◆ Задание A ◆
Повторите, пожалуйста, без изменений строки записей, начиная со строки, где есть «text For even», и заканчивая строкой, где есть «text connection that», включая обе.

◆ Текст документа ◆
--
Единственное, что потрясло меня, было ощущение краха, чувство, что я покрываюсь чем-то жидким.Я никогда не видел так много крови. На мгновение, я увидел что-то ужасное, лицо из кошмара (мое собственное!), отражение в стекле автобуса, покрытое кровью, руки в крови, как у леди Макбет, кровь стекала по свитеру и воротнику рубашки, пока вся спина не промокла, красное капало с сумки на брюки.
Чем больше крови, тем больше мужчин собиралось и молотило по мне кулаками. Галька и мелкие камни застучали по голове и плечам. Я помню, я думал, как долго это может продолжаться? В мою голову одновременно ударили два камня (их не бросили, их держали двое, которые пытались ими проломить мой череп). Затем кулак ударил меня в лицо, разбив очки на носу, другая рука схватила запасную пару, висящую на шее, и сорвала кожаный футляр со шнурка. Думаю, мне следует сказать спасибо Ливану. 25 лет я писал о ливанских войнах и Ливан учил меня, снова и снова, как выжить: прими решение (любое решение), но сделай что-нибудь.
--
◆ Раздел данных ◆
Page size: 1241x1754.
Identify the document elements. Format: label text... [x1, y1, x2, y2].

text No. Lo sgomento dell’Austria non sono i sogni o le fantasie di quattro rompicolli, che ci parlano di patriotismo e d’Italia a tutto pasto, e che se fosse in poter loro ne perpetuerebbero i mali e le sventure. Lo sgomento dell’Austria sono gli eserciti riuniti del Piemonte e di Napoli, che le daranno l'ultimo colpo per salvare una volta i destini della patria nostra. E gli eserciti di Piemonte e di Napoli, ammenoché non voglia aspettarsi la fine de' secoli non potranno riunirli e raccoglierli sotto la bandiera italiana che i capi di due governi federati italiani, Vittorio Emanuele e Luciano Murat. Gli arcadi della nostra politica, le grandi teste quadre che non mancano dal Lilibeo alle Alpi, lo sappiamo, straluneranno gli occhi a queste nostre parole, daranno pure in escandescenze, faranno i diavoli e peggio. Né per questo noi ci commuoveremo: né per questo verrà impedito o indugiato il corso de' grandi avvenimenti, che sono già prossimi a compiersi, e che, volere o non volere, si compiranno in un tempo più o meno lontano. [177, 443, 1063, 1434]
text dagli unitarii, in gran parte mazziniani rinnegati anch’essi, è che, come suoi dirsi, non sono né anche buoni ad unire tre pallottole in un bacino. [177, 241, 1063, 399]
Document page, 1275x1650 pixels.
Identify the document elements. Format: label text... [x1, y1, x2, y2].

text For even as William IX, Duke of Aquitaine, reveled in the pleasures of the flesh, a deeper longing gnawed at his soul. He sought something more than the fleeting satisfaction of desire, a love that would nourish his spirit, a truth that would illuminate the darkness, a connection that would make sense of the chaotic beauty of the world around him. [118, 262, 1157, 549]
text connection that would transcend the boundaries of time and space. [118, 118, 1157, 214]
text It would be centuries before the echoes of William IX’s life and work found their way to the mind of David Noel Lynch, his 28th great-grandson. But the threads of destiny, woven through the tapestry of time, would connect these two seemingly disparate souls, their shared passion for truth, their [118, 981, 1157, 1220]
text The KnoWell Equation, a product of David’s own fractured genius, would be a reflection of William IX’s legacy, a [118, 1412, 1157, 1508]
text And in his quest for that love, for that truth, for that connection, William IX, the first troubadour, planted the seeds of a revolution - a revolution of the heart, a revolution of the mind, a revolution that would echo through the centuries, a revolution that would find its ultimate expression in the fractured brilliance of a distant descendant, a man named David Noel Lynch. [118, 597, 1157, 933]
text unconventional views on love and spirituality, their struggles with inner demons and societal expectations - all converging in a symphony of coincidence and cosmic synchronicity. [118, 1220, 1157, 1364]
--
◆ Задание B ◆
Изложите текст об избиении рассказчика толпой в двух предложениях.

◆ Правильный ответ A ◆
text For even as William IX, Duke of Aquitaine, reveled in the pleasures of the flesh, a deeper longing gnawed at his soul. He sought something more than the fleeting satisfaction of desire, a love that would nourish his spirit, a truth that would illuminate the darkness, a connection that would make sense of the chaotic beauty of the world around him. [118, 262, 1157, 549]
text connection that would transcend the boundaries of time and space. [118, 118, 1157, 214]

◆ Правильный ответ B ◆
Рассказчик, залитый кровью, увидел своё окровавленное отражение в стекле автобуса, а всё новые мужчины били его кулаками и камнями и разбили ему очки. Он благодарит Ливан, о войнах в котором писал 25 лет, за урок выживания: принять любое решение, но сделать что-нибудь.